Using Facial Expression Analysis Software to Examine the Relationship Between Abnormal Facial Expressions and Alexithymia in Children with and without Autism

Thursday, May 12, 2016: 11:30 AM-1:30 PM
Hall A (Baltimore Convention Center)
D. A. Trevisan1, M. Bowering2 and E. Birmingham1, (1)Faculty of Education, Simon Fraser University, Burnaby, BC, Canada, (2)Linguistics, Simon Fraser University, Burnaby, BC, Canada
Background:  Buck and Powers (2013) argue that the ability to nonverbally express one’s emotions is an important developmental skill, because the ways in which caregivers respond to those emotions can help children understand what emotion they are experiencing, why they are experiencing it, and may subsequently offer strategies on how to regulate that specific emotion. If children are non-expressive or express their emotions in confusing ways, learning opportunities are lost and alexithymia (i.e., difficulties identifying and describing one’s feelings) could develop over time. Buck and Powers’ hypothesis may be especially relevant for children with Autism Spectrum Disorder (ASD), as approximately 50% of this population has high rates of alexithymia compared to 10% in the neurotypical population (Berthoz & Hill, 2005), and because ASD is characterized in part by blunted and/or confusing nonverbal emotional expression (APA, 2013). While Buck and Powers’ hypothesis has been supported by several studies using neurotypical adults, to date, no studies have examined the relationship between nonverbal emotional expression and alexithymia in child participants or in the ASD population.

Objectives:  The objective of this study was to examine associations between nonverbal expression and alexithymia in children with and without ASD. 
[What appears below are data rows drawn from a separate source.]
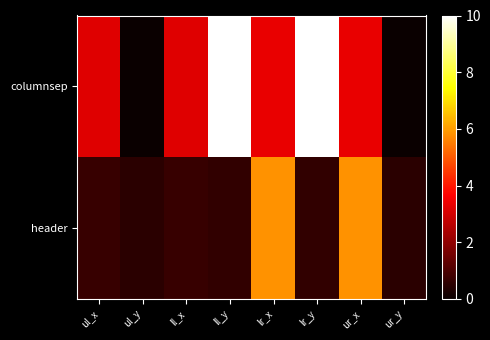

What is the spread (max minus min) of values at ll_x?

2.5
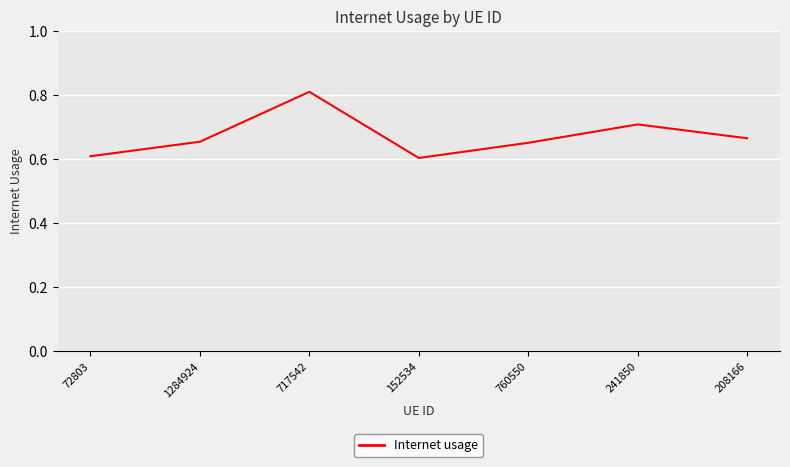

The value at 760550 is 0.7. True or false?

True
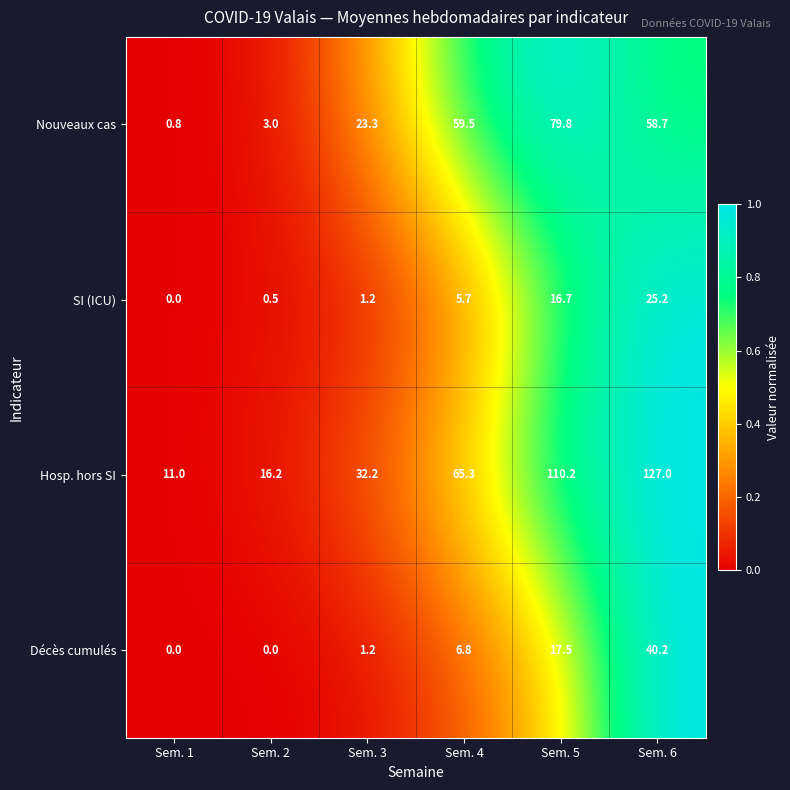

At which category is the sum across all series the highest?

Sem. 6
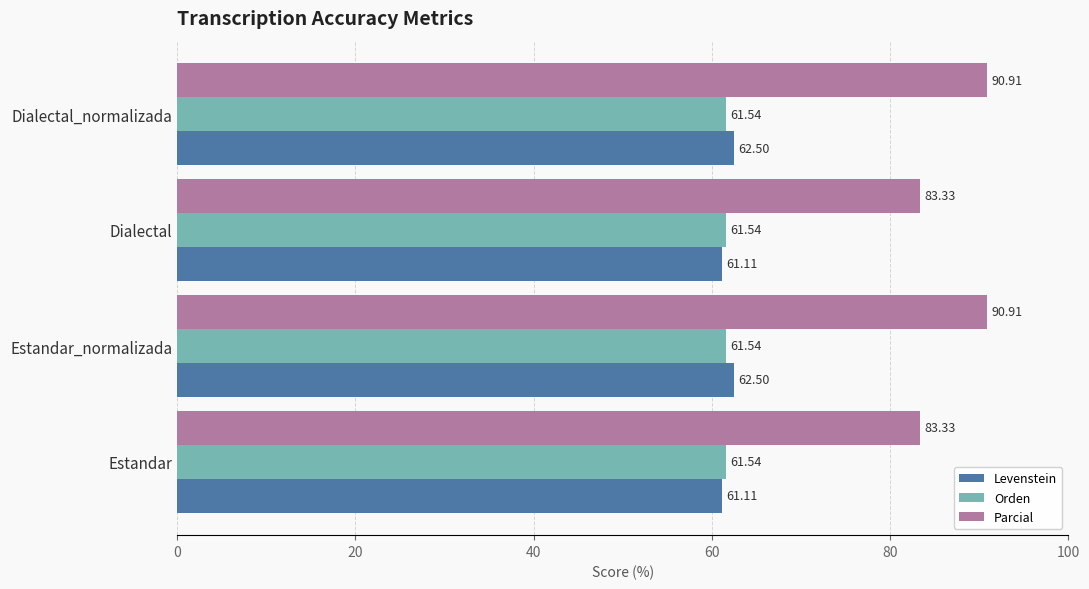

What is the spread (max minus min) of values at Dialectal_normalizada?

29.4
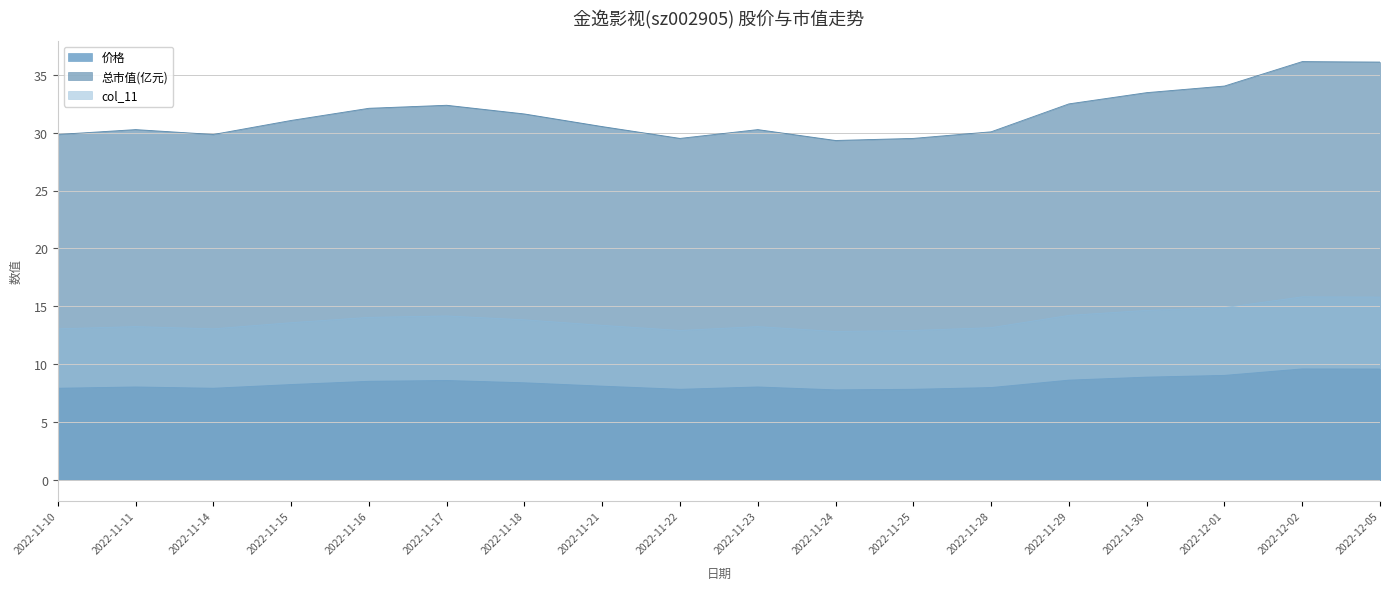

True or false: 总市值(亿元) has more than 1 points higher than both neighbors.

True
Methods:  Participants (see Table 1) viewed images and videos extracted from YouTube and Google Images designed to evoke various emotional responses, while being covertly recorded with a webcam. The stimuli were collated into a 15-minute .mp4 video file. Participants were instructed to sit still and watch carefully for the entire video. Subsequently, webcam recordings were analyzed using iMotion’s Emotient software (ImotionsGlobal, 2015), which estimates which emotions are being expressed based on Ekman et al.’s (2002) facial action coding system (FACS). In cases where the entire 15-minute recording was not usable (e.g., due to participant distraction), “inattention time” was partialed out. Concurrently, parents completed the parent-report Children’s Alexithymia Measure (CAM; Way et al., 2010), with higher scores on the CAM reflecting stronger alexithymic traits. 
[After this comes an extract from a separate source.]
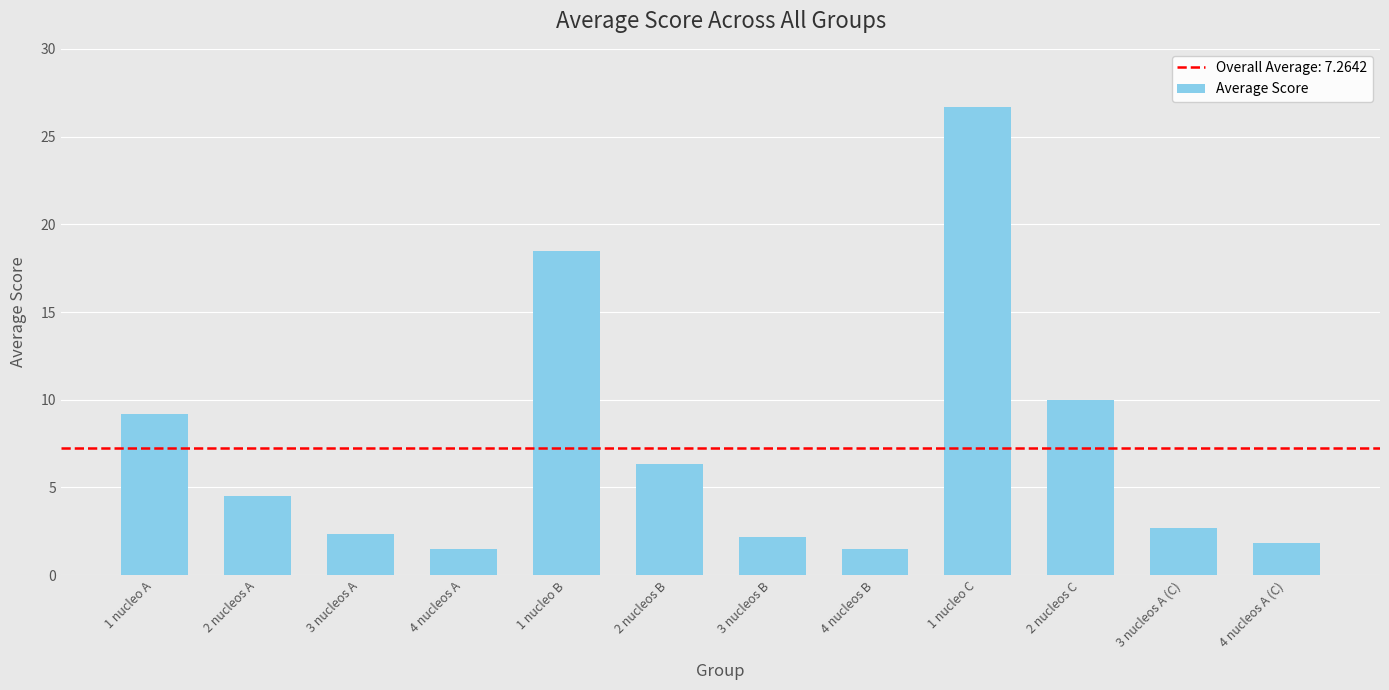

Reading right to left, list all the values displayed in this chart.

1.8	2.7	10.0	26.7	1.5	2.2	6.3	18.5	1.5	2.3	4.5	9.2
Results:  A significant negative correlation was observed between CAM scores and expression of contempt, r(32) = -.351, p = .021, as well as an aggregate of all negative emotions (including sadness, contempt, disgust, anger and fear), r(31) = -.336, p = .028). In addition, higher CAM scores were associated with higher rates of neutral expression r(32), = .341, p = .024. Thus, children with stronger alexithymic traits produced weaker negative expressions and were more expressively neutral than children with weaker alexithymic traits.

Conclusions:  This study is the first to show that less salient facial expressions are associated with higher levels of alexithymia in children with and without ASD, consistent with Buck and Power’s (2013) hypothesis. These results support the possibility that blunted or confusing emotional expression may contribute to the high rates of alexithymia in the ASD population, although causation cannot be inferred from this study’s design. Future research should use more ecologically valid stimuli, longitudinal designs, and examine facial expressions during interactions between children and caregivers to gain a clearer understanding of how abnormal facial expressions may contribute to the development of alexithymia.